• WORK TO BE COMPLETED: Output the listing below line for line, with no changes at all.
┄┄┄┄┄┄┄┄┄┄┄┄┄┄┄┄┄┄┄┄
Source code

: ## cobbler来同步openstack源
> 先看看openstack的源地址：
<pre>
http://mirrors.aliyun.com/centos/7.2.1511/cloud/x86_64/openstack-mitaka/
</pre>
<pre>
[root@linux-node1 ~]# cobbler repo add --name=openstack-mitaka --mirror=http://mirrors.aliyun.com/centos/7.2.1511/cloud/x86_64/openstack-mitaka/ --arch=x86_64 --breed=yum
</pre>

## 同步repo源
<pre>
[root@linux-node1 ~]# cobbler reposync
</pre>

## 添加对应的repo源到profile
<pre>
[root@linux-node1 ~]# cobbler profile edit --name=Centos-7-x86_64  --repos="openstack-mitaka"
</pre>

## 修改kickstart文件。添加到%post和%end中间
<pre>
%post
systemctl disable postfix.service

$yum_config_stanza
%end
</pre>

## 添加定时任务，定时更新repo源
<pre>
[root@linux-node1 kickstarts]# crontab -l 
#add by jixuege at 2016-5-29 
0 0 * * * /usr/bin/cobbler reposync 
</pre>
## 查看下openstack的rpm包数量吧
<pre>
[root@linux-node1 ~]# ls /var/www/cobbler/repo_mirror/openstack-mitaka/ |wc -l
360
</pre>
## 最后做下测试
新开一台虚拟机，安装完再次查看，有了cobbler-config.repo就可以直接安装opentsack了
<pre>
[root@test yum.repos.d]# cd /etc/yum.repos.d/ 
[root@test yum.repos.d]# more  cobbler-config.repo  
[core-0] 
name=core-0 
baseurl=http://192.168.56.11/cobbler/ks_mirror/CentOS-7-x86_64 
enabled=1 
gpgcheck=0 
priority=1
┄┄┄┄┄┄┄┄┄┄┄┄┄┄┄┄┄┄┄┄
• RESPONSE TO THIS TASK:
Source code

: ## cobbler来同步openstack源
> 先看看openstack的源地址：
<pre>
http://mirrors.aliyun.com/centos/7.2.1511/cloud/x86_64/openstack-mitaka/
</pre>
<pre>
[root@linux-node1 ~]# cobbler repo add --name=openstack-mitaka --mirror=http://mirrors.aliyun.com/centos/7.2.1511/cloud/x86_64/openstack-mitaka/ --arch=x86_64 --breed=yum
</pre>

## 同步repo源
<pre>
[root@linux-node1 ~]# cobbler reposync
</pre>

## 添加对应的repo源到profile
<pre>
[root@linux-node1 ~]# cobbler profile edit --name=Centos-7-x86_64  --repos="openstack-mitaka"
</pre>

## 修改kickstart文件。添加到%post和%end中间
<pre>
%post
systemctl disable postfix.service

$yum_config_stanza
%end
</pre>

## 添加定时任务，定时更新repo源
<pre>
[root@linux-node1 kickstarts]# crontab -l 
#add by jixuege at 2016-5-29 
0 0 * * * /usr/bin/cobbler reposync 
</pre>
## 查看下openstack的rpm包数量吧
<pre>
[root@linux-node1 ~]# ls /var/www/cobbler/repo_mirror/openstack-mitaka/ |wc -l
360
</pre>
## 最后做下测试
新开一台虚拟机，安装完再次查看，有了cobbler-config.repo就可以直接安装opentsack了
<pre>
[root@test yum.repos.d]# cd /etc/yum.repos.d/ 
[root@test yum.repos.d]# more  cobbler-config.repo  
[core-0] 
name=core-0 
baseurl=http://192.168.56.11/cobbler/ks_mirror/CentOS-7-x86_64 
enabled=1 
gpgcheck=0 
priority=1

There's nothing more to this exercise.